Risk, a Ph.D. student at the University of Maine, was born in Texas and grew up in Iowa. “Pirate Shirt Dot Com” was published by PublishAmerica of Frederick, Md.

Author takes new look at old mystery

“When the Dancing Stopped: The Real Story of the Morro Castle Disaster and Its Deadly Wake,” by Brian Hicks. Free Press. 346 Pages. $25.

A few days aboard an ocean liner like the lovely Morro Castle offered a brief escape from the dreariness of the Depression for those who could afford it – a brief world of its own traveling between New York and Havana.

Until Sept. 7, 1934, when disaster struck along the New Jersey coast. The captain died mysteriously and then fire swept the vessel, claiming 134 lives.

In his new book “When the Dancing Stopped,” Brian Hicks reconstructs the tragic events of that night and the aftermath – the efforts to launch lifeboats, the work of many crew members to help passengers while others dithered, and the accounts of the frightened passengers themselves.

It’s a riveting story, with Hicks bringing several key personalities to life and following a few in the months and years afterward:

• Thomas Torresson Jr., a young assistant purser on his first adventure before college. He falls in love with the Morro Castle and provides a first-person account of the working of the vessel and many of the people aboard. Torresson died in 2005.

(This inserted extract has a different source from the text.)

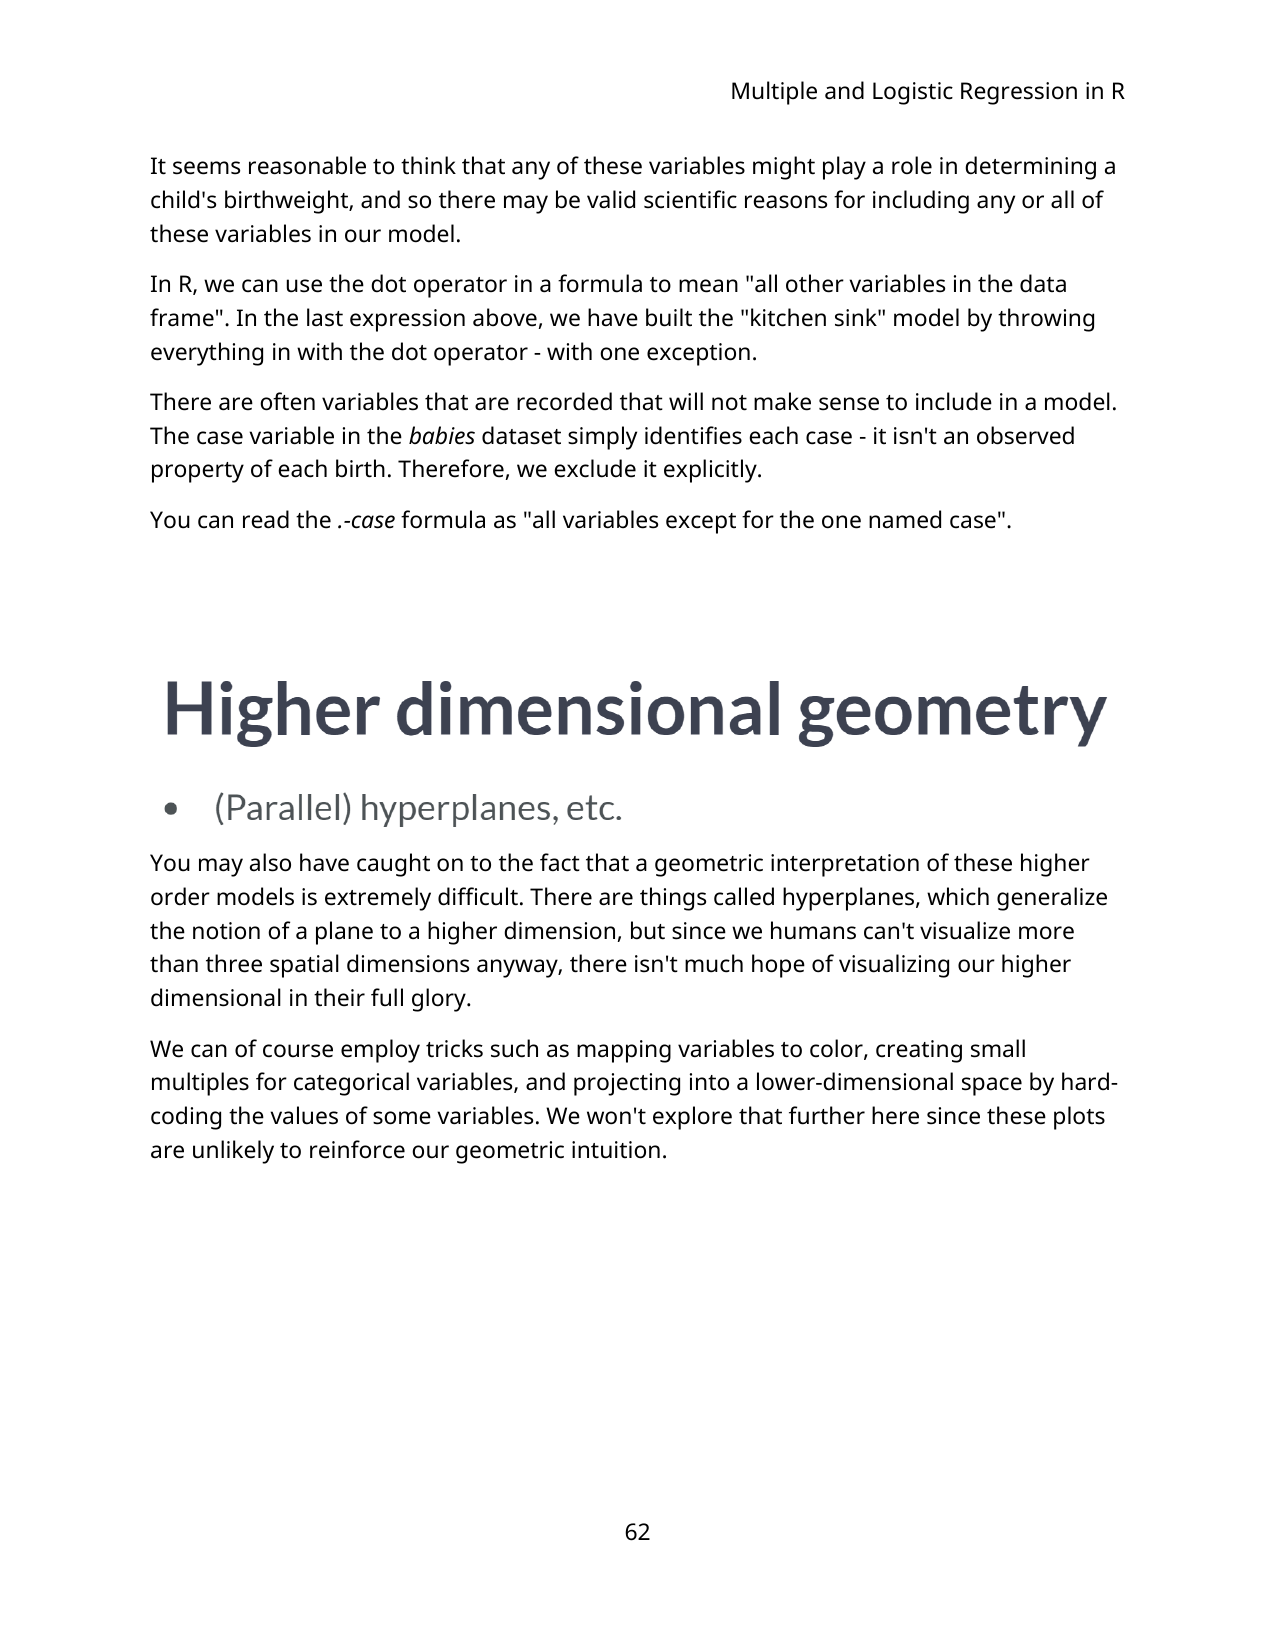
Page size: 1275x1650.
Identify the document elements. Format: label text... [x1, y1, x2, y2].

• Radio operators George Alagna, an agitator accused of Communist sympathies, and George White Rogers, hailed as a hero of the disaster who later turned to crime.

• Eben Abbott, chief engineer and technically the highest ranking officer after the captain dies, but who defers to first officer William Warms as acting captain.

• And passenger Doris Wacker, who, staying up late so as not to miss a moment of the music and dancing aboard ship, comes across crewmen throwing water on a fire. When she asks what to do, she is told to be quiet and not frighten other passengers.

How did the fire start? Probably arson, but no one has ever been charged with the crime, and it remains an official mystery, despite an extensive investigation by Dickerson N. Hoover, brother of FBI Director J. Edgar Hoover and head of the Commerce Department agency that supervised steamships.

But Hicks doesn’t let it rest with the official investigation. He follows the footsteps of one key player in later life and pulls together enough evidence so that by the end of the book, the reader will be sure who the killer was.